Tags

I am not an economist, nor do I play one on TV. (This might be a good thing – the not being an economist, I mean; the TV thing is just an habitual sop to the argumentum ad vericundiam.) Legitimate expertise is the kind of thing one ought take seriously while, at the same time, false authority needs to be viewed with the deepest skepticism only when it is not dismissed out of hand as fatuous twaddle. I actually do have a little bit of legitimate expertise when it comes to economic theory, but I would be very hard pressed to demonstrate this point to you beyond the act of simply demonstrating it, which I will do below. Rather than attempt to provide embedded links, I’ll offer sources for further reading at the end of my remarks.

Economists in the formal sense – that is, persons with advanced degrees in the subject – tend (in my extremely unscientific and aggressively biased opinion) to be, on the whole, extremely unscientific and aggressively biased. Nowhere in scholarship and academic studies is rampant ideology so un-shame-facedly remunerated as in economics. This is a problem, since it rewards all manner of blatant logical fallacies (confirmation bias, (which is technically a psychological failure of reasoning, rather than a logical one) hasty generalization, sharp-shooter fallacy, for example) and discourages taking actual data seriously. Logic, principles, evidence and facts do not pay as well as major corporations and political parties with agendas to be served. Since no one is paying me for my analyses, I’ll actually risk holding that up as a virtue here. And (for whatever it is worth) I have actually studied the subject a little, little bit. (Bits of this also tie in with my earlier remarks on socialism.)

**DATASET RECORDS:**
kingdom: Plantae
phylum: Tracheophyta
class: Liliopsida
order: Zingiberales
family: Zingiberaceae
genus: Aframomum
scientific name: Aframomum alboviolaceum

...

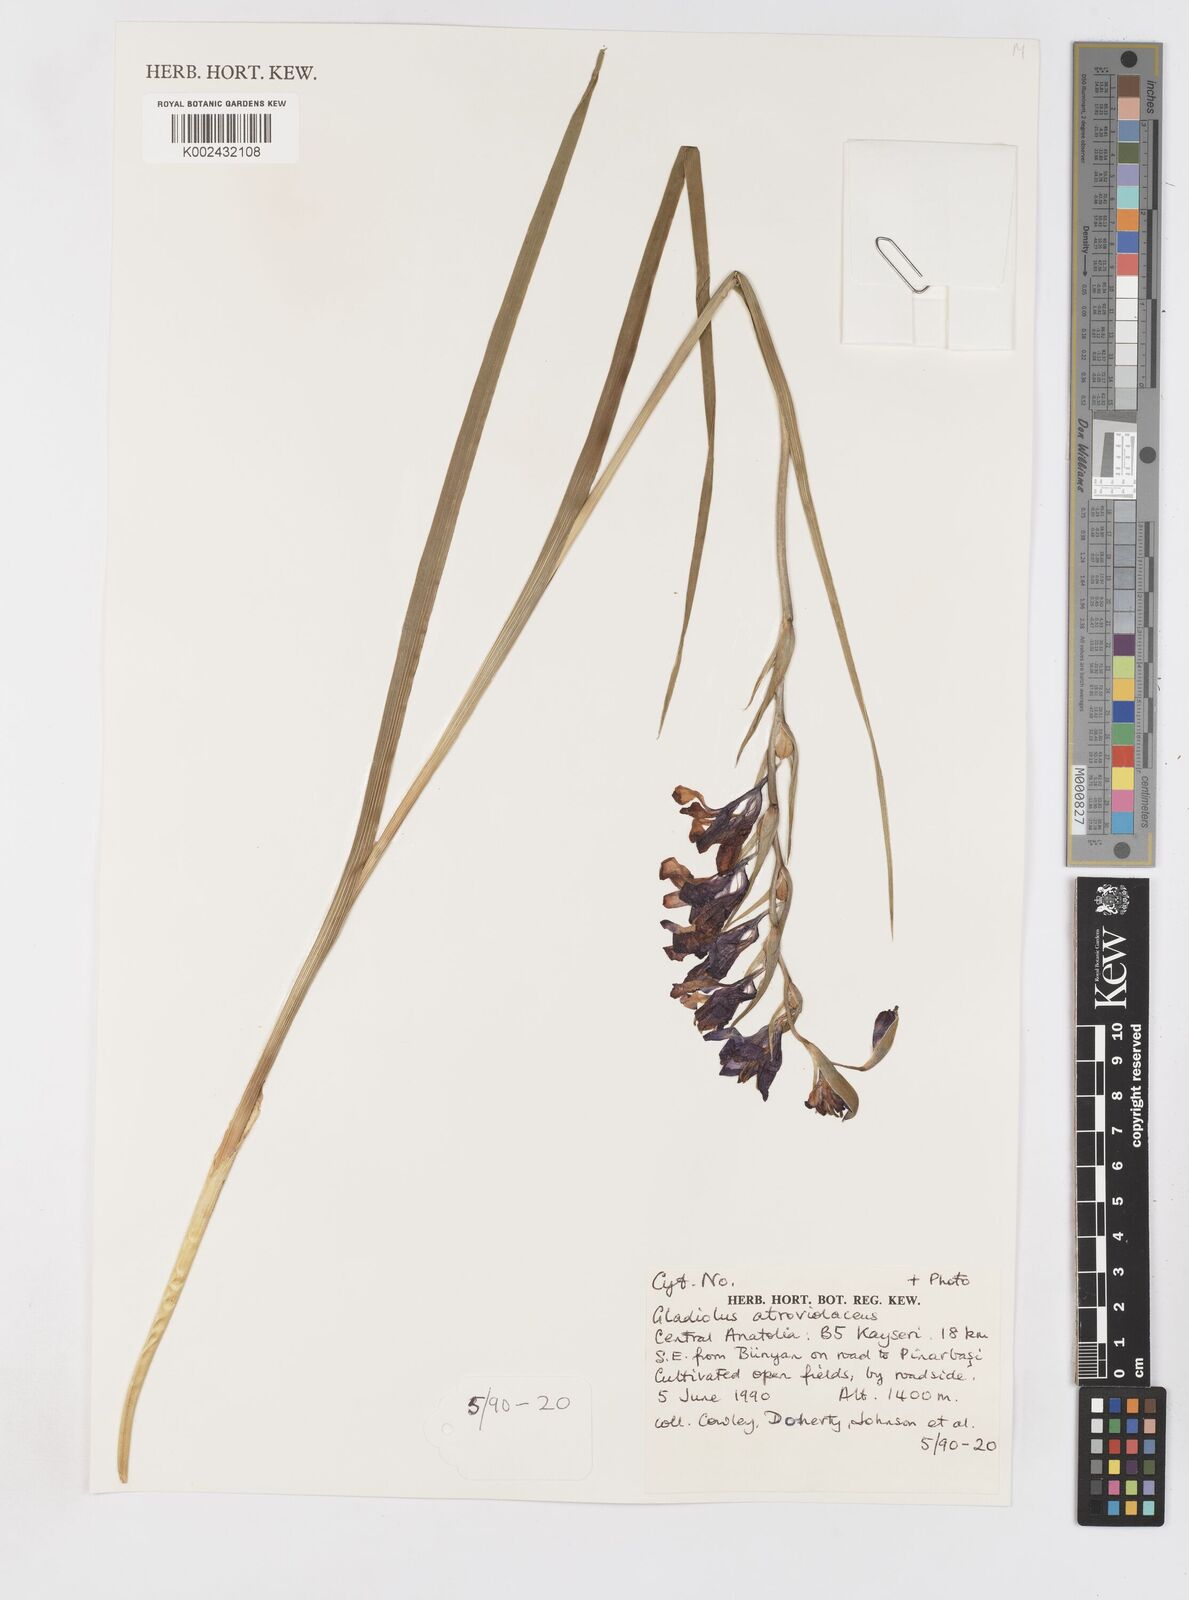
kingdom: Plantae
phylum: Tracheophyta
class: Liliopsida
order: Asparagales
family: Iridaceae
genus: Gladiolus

**AIM 1:**
Based on the essay on economists, is each statement true? Answer yes or no for each, and quote the words from the essay that decide it.
(a) The writer claims some legitimate expertise in economic theory.
(b) The writer intends to include embedded links throughout the remarks.
(c) The writer is paid for these analyses.
**AIM 2:** The essay on economists names some failures of reasoning as examples of what economics rewards. List all of them.
**AIM 3:** In the essay on economists, why does the writer say the rewarding of ideology in economics is "a problem"?
The records have no connection to the essay on economists.

**CORRECT ANSWER 1:**
(a) Yes: "I actually do have a little bit of legitimate expertise when it comes to economic theory"
(b) No: "Rather than attempt to provide embedded links, I’ll offer sources for further reading at the end of my remarks."
(c) No: "Since no one is paying me for my analyses"

**CORRECT ANSWER 2:** Confirmation bias, hasty generalization and the sharp-shooter fallacy.

**CORRECT ANSWER 3:** It rewards all manner of blatant logical fallacies, such as confirmation bias, hasty generalization and the sharp-shooter fallacy. It also discourages taking actual data seriously.